-- Start PROVIDED DATA --

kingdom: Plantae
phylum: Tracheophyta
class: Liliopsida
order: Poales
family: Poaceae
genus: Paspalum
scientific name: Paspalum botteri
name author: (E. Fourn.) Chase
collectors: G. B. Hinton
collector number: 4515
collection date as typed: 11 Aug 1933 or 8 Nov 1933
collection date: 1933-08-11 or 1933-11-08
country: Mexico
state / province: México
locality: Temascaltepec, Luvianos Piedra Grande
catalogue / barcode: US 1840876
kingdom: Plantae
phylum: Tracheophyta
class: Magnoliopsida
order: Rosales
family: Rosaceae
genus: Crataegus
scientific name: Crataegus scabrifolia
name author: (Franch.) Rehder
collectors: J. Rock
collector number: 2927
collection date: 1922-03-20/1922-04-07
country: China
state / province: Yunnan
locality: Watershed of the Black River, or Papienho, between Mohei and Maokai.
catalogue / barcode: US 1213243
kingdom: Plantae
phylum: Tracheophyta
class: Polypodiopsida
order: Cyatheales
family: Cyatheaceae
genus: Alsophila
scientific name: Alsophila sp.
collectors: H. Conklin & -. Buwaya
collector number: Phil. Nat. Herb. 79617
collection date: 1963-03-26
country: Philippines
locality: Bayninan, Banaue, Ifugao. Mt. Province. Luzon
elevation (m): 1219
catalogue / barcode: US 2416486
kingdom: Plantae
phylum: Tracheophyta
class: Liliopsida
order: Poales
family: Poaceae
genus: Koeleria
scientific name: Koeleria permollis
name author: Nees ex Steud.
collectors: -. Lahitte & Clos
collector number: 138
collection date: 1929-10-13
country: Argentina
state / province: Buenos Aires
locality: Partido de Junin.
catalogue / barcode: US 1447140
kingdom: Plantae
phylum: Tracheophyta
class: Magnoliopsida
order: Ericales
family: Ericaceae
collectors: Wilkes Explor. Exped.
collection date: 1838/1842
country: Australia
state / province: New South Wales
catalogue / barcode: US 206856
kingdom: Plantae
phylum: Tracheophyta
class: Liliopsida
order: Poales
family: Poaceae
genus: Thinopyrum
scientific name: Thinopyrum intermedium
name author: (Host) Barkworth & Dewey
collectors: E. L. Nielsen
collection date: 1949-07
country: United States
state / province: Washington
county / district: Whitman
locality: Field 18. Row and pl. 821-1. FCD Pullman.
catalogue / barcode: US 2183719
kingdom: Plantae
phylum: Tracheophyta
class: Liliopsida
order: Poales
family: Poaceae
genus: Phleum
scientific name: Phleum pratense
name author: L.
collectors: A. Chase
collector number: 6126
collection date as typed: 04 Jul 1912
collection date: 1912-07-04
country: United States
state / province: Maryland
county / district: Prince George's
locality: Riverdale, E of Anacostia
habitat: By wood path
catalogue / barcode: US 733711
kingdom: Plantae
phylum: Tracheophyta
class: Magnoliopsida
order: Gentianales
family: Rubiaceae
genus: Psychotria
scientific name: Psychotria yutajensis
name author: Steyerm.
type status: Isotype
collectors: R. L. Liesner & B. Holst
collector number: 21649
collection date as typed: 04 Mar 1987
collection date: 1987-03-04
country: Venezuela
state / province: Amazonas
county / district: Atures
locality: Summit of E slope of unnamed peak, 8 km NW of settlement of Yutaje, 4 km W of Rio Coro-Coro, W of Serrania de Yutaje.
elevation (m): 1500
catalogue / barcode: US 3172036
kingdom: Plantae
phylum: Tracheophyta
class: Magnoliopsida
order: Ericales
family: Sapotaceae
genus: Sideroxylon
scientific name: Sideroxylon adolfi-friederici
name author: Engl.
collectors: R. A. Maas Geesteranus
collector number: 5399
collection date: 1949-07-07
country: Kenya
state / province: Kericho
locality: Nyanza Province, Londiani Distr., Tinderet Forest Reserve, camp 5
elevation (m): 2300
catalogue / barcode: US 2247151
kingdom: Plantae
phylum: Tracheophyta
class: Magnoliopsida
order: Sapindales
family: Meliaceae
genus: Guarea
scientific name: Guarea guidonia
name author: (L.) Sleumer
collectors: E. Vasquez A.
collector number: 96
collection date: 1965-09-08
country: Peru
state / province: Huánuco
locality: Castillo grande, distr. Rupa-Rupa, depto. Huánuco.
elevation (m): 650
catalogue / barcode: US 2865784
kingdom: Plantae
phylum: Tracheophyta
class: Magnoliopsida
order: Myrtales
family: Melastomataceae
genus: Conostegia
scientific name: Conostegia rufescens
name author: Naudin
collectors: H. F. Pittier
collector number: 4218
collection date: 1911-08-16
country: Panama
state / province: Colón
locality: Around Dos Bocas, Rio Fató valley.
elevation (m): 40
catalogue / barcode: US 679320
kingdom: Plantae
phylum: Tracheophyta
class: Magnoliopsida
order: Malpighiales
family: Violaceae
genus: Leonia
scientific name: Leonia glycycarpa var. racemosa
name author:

-- End PROVIDED DATA --

WHAT THE TASK ASKS: Could you write out every line of the material above, character for character, changing nothing and leaving nothing out?

FINAL ANSWER:
kingdom: Plantae
phylum: Tracheophyta
class: Liliopsida
order: Poales
family: Poaceae
genus: Paspalum
scientific name: Paspalum botteri
name author: (E. Fourn.) Chase
collectors: G. B. Hinton
collector number: 4515
collection date as typed: 11 Aug 1933 or 8 Nov 1933
collection date: 1933-08-11 or 1933-11-08
country: Mexico
state / province: México
locality: Temascaltepec, Luvianos Piedra Grande
catalogue / barcode: US 1840876
kingdom: Plantae
phylum: Tracheophyta
class: Magnoliopsida
order: Rosales
family: Rosaceae
genus: Crataegus
scientific name: Crataegus scabrifolia
name author: (Franch.) Rehder
collectors: J. Rock
collector number: 2927
collection date: 1922-03-20/1922-04-07
country: China
state / province: Yunnan
locality: Watershed of the Black River, or Papienho, between Mohei and Maokai.
catalogue / barcode: US 1213243
kingdom: Plantae
phylum: Tracheophyta
class: Polypodiopsida
order: Cyatheales
family: Cyatheaceae
genus: Alsophila
scientific name: Alsophila sp.
collectors: H. Conklin & -. Buwaya
collector number: Phil. Nat. Herb. 79617
collection date: 1963-03-26
country: Philippines
locality: Bayninan, Banaue, Ifugao. Mt. Province. Luzon
elevation (m): 1219
catalogue / barcode: US 2416486
kingdom: Plantae
phylum: Tracheophyta
class: Liliopsida
order: Poales
family: Poaceae
genus: Koeleria
scientific name: Koeleria permollis
name author: Nees ex Steud.
collectors: -. Lahitte & Clos
collector number: 138
collection date: 1929-10-13
country: Argentina
state / province: Buenos Aires
locality: Partido de Junin.
catalogue / barcode: US 1447140
kingdom: Plantae
phylum: Tracheophyta
class: Magnoliopsida
order: Ericales
family: Ericaceae
collectors: Wilkes Explor. Exped.
collection date: 1838/1842
country: Australia
state / province: New South Wales
catalogue / barcode: US 206856
kingdom: Plantae
phylum: Tracheophyta
class: Liliopsida
order: Poales
family: Poaceae
genus: Thinopyrum
scientific name: Thinopyrum intermedium
name author: (Host) Barkworth & Dewey
collectors: E. L. Nielsen
collection date: 1949-07
country: United States
state / province: Washington
county / district: Whitman
locality: Field 18. Row and pl. 821-1. FCD Pullman.
catalogue / barcode: US 2183719
kingdom: Plantae
phylum: Tracheophyta
class: Liliopsida
order: Poales
family: Poaceae
genus: Phleum
scientific name: Phleum pratense
name author: L.
collectors: A. Chase
collector number: 6126
collection date as typed: 04 Jul 1912
collection date: 1912-07-04
country: United States
state / province: Maryland
county / district: Prince George's
locality: Riverdale, E of Anacostia
habitat: By wood path
catalogue / barcode: US 733711
kingdom: Plantae
phylum: Tracheophyta
class: Magnoliopsida
order: Gentianales
family: Rubiaceae
genus: Psychotria
scientific name: Psychotria yutajensis
name author: Steyerm.
type status: Isotype
collectors: R. L. Liesner & B. Holst
collector number: 21649
collection date as typed: 04 Mar 1987
collection date: 1987-03-04
country: Venezuela
state / province: Amazonas
county / district: Atures
locality: Summit of E slope of unnamed peak, 8 km NW of settlement of Yutaje, 4 km W of Rio Coro-Coro, W of Serrania de Yutaje.
elevation (m): 1500
catalogue / barcode: US 3172036
kingdom: Plantae
phylum: Tracheophyta
class: Magnoliopsida
order: Ericales
family: Sapotaceae
genus: Sideroxylon
scientific name: Sideroxylon adolfi-friederici
name author: Engl.
collectors: R. A. Maas Geesteranus
collector number: 5399
collection date: 1949-07-07
country: Kenya
state / province: Kericho
locality: Nyanza Province, Londiani Distr., Tinderet Forest Reserve, camp 5
elevation (m): 2300
catalogue / barcode: US 2247151
kingdom: Plantae
phylum: Tracheophyta
class: Magnoliopsida
order: Sapindales
family: Meliaceae
genus: Guarea
scientific name: Guarea guidonia
name author: (L.) Sleumer
collectors: E. Vasquez A.
collector number: 96
collection date: 1965-09-08
country: Peru
state / province: Huánuco
locality: Castillo grande, distr. Rupa-Rupa, depto. Huánuco.
elevation (m): 650
catalogue / barcode: US 2865784
kingdom: Plantae
phylum: Tracheophyta
class: Magnoliopsida
order: Myrtales
family: Melastomataceae
genus: Conostegia
scientific name: Conostegia rufescens
name author: Naudin
collectors: H. F. Pittier
collector number: 4218
collection date: 1911-08-16
country: Panama
state / province: Colón
locality: Around Dos Bocas, Rio Fató valley.
elevation (m): 40
catalogue / barcode: US 679320
kingdom: Plantae
phylum: Tracheophyta
class: Magnoliopsida
order: Malpighiales
family: Violaceae
genus: Leonia
scientific name: Leonia glycycarpa var. racemosa
name author:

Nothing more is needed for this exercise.